Charlotte nodded. “I heard she had moved to town. And that you’re related.” She glanced at Audrey, and quickly away.
“My aunt,” Audrey said. “On my Mother’s side.”
There was an awkward few seconds while nobody spoke. “So how are you?” I asked brightly. “I haven’t seen you in a while.” Since the wedding, more specifically. June. “I don’t think you were here yet when we came down for Mother’s shindig on Christmas Eve.”
Charlotte shook her head. “We didn’t leave North Carolina until the day after Christmas.”

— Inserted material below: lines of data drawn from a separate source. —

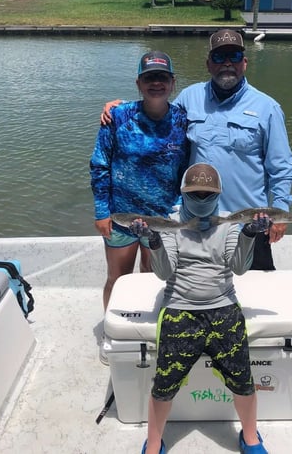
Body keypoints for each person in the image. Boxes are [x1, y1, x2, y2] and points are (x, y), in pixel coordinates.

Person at [102, 29, 292, 271]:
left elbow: (282, 167)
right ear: (208, 64)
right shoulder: (189, 97)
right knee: (194, 291)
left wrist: (280, 212)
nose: (227, 63)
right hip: (196, 222)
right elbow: (157, 113)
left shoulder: (268, 108)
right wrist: (121, 108)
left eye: (234, 56)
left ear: (244, 63)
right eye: (218, 57)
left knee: (252, 291)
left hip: (247, 222)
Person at [129, 162, 271, 454]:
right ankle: (154, 443)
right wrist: (153, 240)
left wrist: (250, 235)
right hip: (180, 309)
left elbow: (238, 268)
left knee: (243, 379)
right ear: (183, 193)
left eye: (208, 194)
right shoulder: (168, 223)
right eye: (196, 194)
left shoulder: (231, 223)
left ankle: (251, 438)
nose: (202, 199)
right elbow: (165, 273)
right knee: (164, 385)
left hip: (224, 308)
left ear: (218, 194)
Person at [89, 50, 189, 363]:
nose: (156, 83)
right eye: (149, 78)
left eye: (162, 77)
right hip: (120, 216)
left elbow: (189, 169)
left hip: (160, 218)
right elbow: (99, 164)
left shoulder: (183, 120)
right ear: (138, 83)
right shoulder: (117, 116)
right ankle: (112, 332)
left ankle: (146, 330)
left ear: (172, 83)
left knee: (151, 276)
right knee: (117, 278)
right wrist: (101, 211)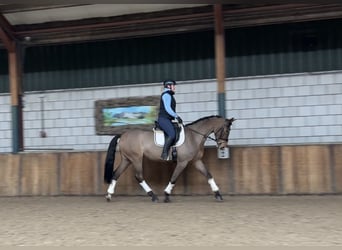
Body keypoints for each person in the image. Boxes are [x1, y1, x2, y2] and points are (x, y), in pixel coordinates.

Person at [158, 79, 183, 160]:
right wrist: (176, 116)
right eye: (173, 85)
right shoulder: (166, 95)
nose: (174, 87)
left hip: (167, 119)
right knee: (172, 134)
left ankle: (174, 151)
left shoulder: (169, 95)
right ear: (168, 86)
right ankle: (164, 153)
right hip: (163, 119)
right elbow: (168, 108)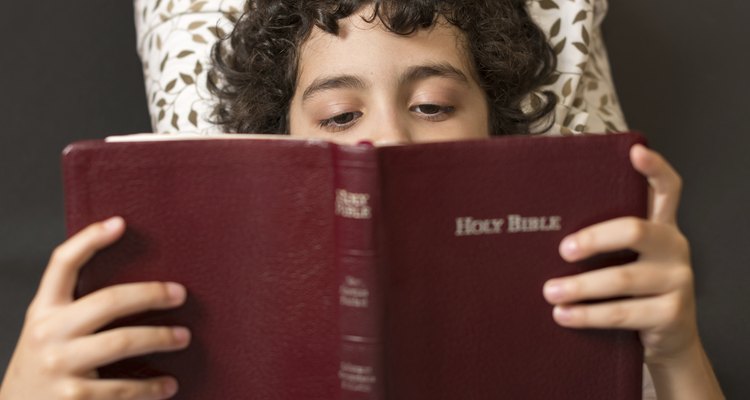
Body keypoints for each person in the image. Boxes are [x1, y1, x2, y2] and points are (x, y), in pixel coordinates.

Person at [0, 1, 725, 399]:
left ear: (497, 132)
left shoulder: (584, 299)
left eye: (435, 105)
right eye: (341, 116)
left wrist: (678, 353)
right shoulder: (201, 319)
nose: (389, 141)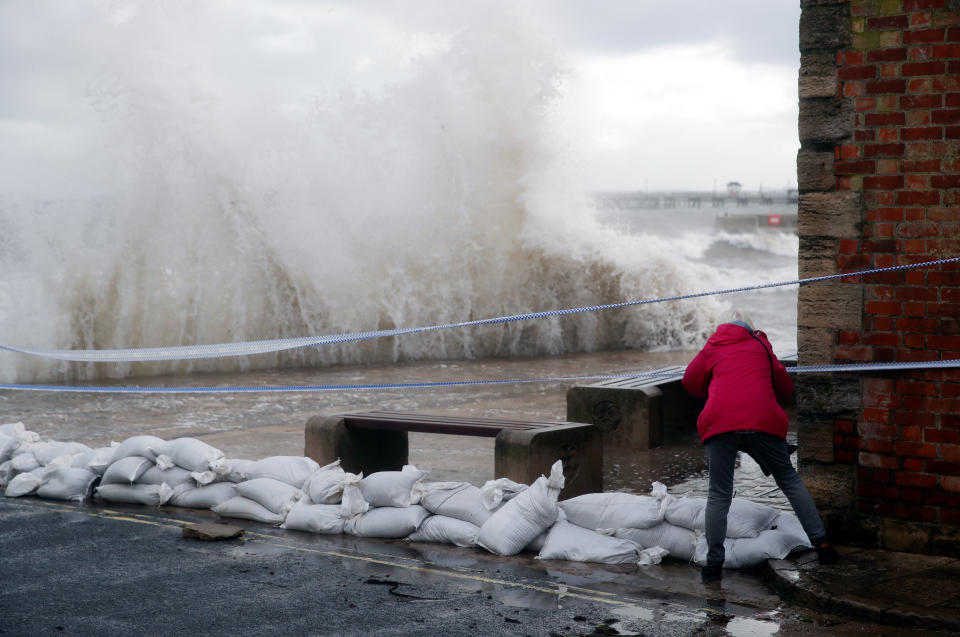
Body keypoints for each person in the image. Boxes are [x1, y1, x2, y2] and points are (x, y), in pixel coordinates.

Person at [682, 309, 839, 584]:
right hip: (762, 421)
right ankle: (823, 545)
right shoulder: (760, 344)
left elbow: (690, 383)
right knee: (789, 480)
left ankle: (713, 566)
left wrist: (715, 383)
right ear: (749, 327)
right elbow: (785, 388)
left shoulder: (712, 346)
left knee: (719, 494)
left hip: (719, 422)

And by then Rafe and I were heading back to Nashville.
“Is everything OK?” I asked.
Charlotte gave a sort of jerky shrug. “Nothing I haven’t suspected for a while.”
Ah. It had a familiar ring to it. But since Richard’s infidelity—or whatever, but probably infidelity—wasn’t something I felt like we needed to discuss in front of Audrey, I just said, “We’re only here for the day. We’re driving back to Nashville tomorrow morning. And we have plans for dinner. But if you wanted to grab some breakfast before we head out in the morning, we could talk.”
“That’s OK,” Charlotte said, in a tone of voice that added, “Not on your life.” “I don’t want to keep you. I’m sure Rafe has to get back to work.”
He didn’t. But since I didn’t feel like getting into that again—and since I was OK with giving her the easy out—I said, “Give me a call sometime, then. I’m only an hour away. And we may be spending more time in Sweetwater in the future, anyway.”
Charlotte nodded. She gave a longing glace over her shoulder at the door to the outside. “I should go.”
She hadn’t finished asking Audrey whatever it was she’d come here to ask—for a job, it sounded like—but I didn’t point it out. “Good to see you.”
“You, too,” Charlotte said, without meeting my eyes.
I didn’t think it was personal. And for once, I wasn’t inclined to see it as a rejection of Rafe, either. Charlotte had worked through that, or so I thought. No, this time I’m pretty sure it was just embarrassment and not wanting to talk to me about what was going wrong in her own marriage. Something had to be, if she was here and Richard was still in North Carolina.